▶ _Study text_

Inside a T. rex, The Historama!, and what is The Thing?: Getting lost in Roadside America

By Ruth

Webster’s dictionary defines kitsch as: “Something that appeals to popular or lowbrow taste and is often of poor quality.”

Well, YES! But what Webster’s doesn’t tell you is that, when it comes to roadside attractions, this kitsch is, in a word, irresistible. Most roadside attractions date from the 1940s through the 1960s, the Golden Age of the American Road Trip, when gas was cheap, cars were the size of yachts, and seat belts were unheard of. Originating in America and western Canada, these oddities were designed to separate tourists from their cash by roadside entrepreneurs who were often as odd as the attractions they built. I remember as a child in the 60s, going on road trips with the family and seeing the billboards as they passed. If nothing else, they broke up the endless monotony of the miles and miles of driving.

While we’ll never be able to recreate the newness, excitement, and titillation of the 1960s roadside attractions, we have sampled a few in the past few weeks:

First stop: Desert Hot Springs, California, just a few miles north of its better-known neighbor, Palm Springs. We spent a lovely long weekend there with our wonderful friends, Debra & Dan, soaking in the lithium hot springs, having tasty meals and sparkling cocktails, and catching up.

But bright and early Saturday morning, the four of us headed west to Cabazon, home of the iconic pop-culture Cabazon Dinosaurs since 1975. As the website states: “Mr. Rex’s Dinosaur Adventure includes a dinosaur exhibit featuring over 50 lifelike dinosaurs, a dinosaur dig, fossil panning, and access to climb inside Mr. Rex all the way up to his mouth!”

And we did. Here’s the view.

The Cabazon Dinosaurs are everything they should be, and more. A lush jungle setting in the desert, dinosaurs peeking through the vegetation at every turn in the path. Indoors, sound effects and audio-animatronics recreated scenes from the Jurassic.

Ben saddles up!

Some dinosaurs even had saddles affixed, for convenient dinosaur riding (for those young-earth creationists with no head for actual facts that believe humans and dinosaurs co-existed).

 

Second stop: The Old West (Old Tucson & Tombstone).

A couple of weeks later, finding ourselves camped outside of Tucson, Arizona, we opted to spend a day at the nearby Old Tucson Movie Studio. This is what Disneyland would be on a budget and with little talent (though there was some, as you’ll read later). Over 400 movies and TV shows have been filmed here, some of which include Gunfight at the OK Corral, Rio Bravo, Have Gun Will Travel, Death Valley Days, Rio Lobo, The Outlaw Josey Wales, Gunsmoke, Bonanza, and The Quick and the Dead. Suffice to say, the place is strangely familiar.

 

 

 

Our first stop was at the Saloon and Palace Theater, whose show featured a sadly talent-deprived troupe of young women, trying oh-so-hard to act, sing, and dance, but crippled with a bad script and the inability to act or dance (though they could sing). The opening solo was, anachronistically, the 1946 “I’ve Got the Sun in the Morning and the Moon at Night,” reminding me of those western movies made in the 1960s, when, instead of 1860s hairstyles and no makeup, all the women had 1960s bouffant ’dos and makeup.

(Extracted page text data)
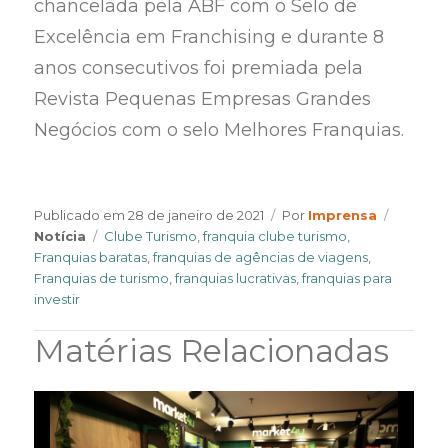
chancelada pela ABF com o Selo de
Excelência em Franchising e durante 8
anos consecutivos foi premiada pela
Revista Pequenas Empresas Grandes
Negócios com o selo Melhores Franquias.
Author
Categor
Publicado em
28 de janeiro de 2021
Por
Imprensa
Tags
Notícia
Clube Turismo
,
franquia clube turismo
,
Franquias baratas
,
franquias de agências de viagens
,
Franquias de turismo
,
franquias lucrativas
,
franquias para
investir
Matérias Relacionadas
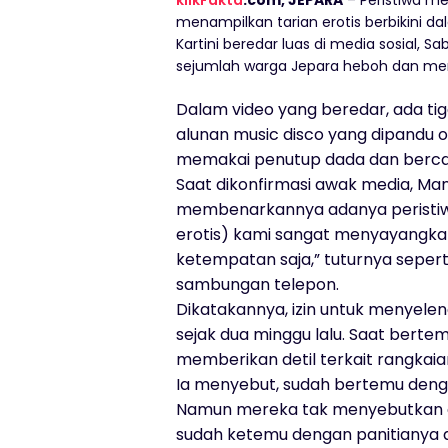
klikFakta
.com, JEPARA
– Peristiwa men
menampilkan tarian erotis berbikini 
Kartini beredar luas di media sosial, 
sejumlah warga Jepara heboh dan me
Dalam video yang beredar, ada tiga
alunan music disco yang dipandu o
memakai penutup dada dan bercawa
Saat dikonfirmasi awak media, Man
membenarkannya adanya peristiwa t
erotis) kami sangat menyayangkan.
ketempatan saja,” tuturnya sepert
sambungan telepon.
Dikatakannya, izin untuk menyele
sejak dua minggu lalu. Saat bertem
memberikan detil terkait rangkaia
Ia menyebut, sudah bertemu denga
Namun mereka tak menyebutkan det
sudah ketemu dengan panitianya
* * *
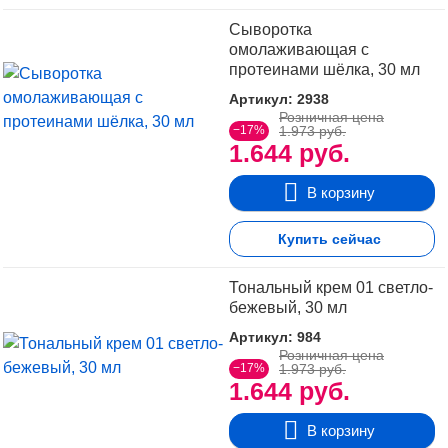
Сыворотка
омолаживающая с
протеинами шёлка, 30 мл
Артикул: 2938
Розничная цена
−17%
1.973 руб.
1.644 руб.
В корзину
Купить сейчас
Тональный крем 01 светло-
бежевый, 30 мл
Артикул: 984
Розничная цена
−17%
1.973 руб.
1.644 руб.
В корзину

▶ _Exercise instructions_
• A. In the roadside attractions post, since what year has Cabazon been home to the Cabazon Dinosaurs?
• B. Carry on the roadside attractions post from the end of its last paragraph.

▶ _Answers below_
• A. 1975

• B.
So there this poor woman was, belting out a Cole Porter song to an Elvis generation. Dressed as a madam in an 1880s saloon.

There was a thin plot line about this madam looking for new “girls” for her show. The three obligatory shy, hick, and tomboy personalities came up to “audition.” The show was so incredibly—but oh! I can’t go on.

Happily, the saloon had a full bar, and that just about put us in the right mood. We gratefully exited at the end of that show, and wandered around, struggling to find something that wasn’t too painful to watch. Thankfully, most of the retired, baseball-capped, Old-West-experience seekers waddled from venue to venue, keeping up with the show schedule; this left many of the streets deserted, and it wasn’t hard to turn an empty corner and imagine ourselves in the Old West. We enjoyed striking up conversations with the many costumed actors and workers milling around and manning the mostly-empty exhibits. We saw an okay bank robbery/shootout; the stunts were pretty good, but again, who wrote that script?!?

After a disappointing lunch at Big Jake’s (shamelessly named after the John Wayne film), we found a seat at the top of the bleachers for the Stunt Show. If anything was going to be good, or so downright bad that it would be good, this would be it. And this is where what little talent employed at Old Tucson shone. The three young men put on a show that was actually interesting, and most of the stunts quite good. They demonstrated classic fist-fighting; stomach-punching and face-kicking; how to look like you’re shooting someone when you’re not (and yes, blanks can hurt or kill you if not done right, just ask Brandon Lee—oh, wait…); how to take a fall (sometimes from quite scary heights); and how NOT to get burned in a burning building. And all this while keeping up a steady stream of goofy slapstick, entertaining dialogue, ballet-like choreography, and (mostly) funny jokes.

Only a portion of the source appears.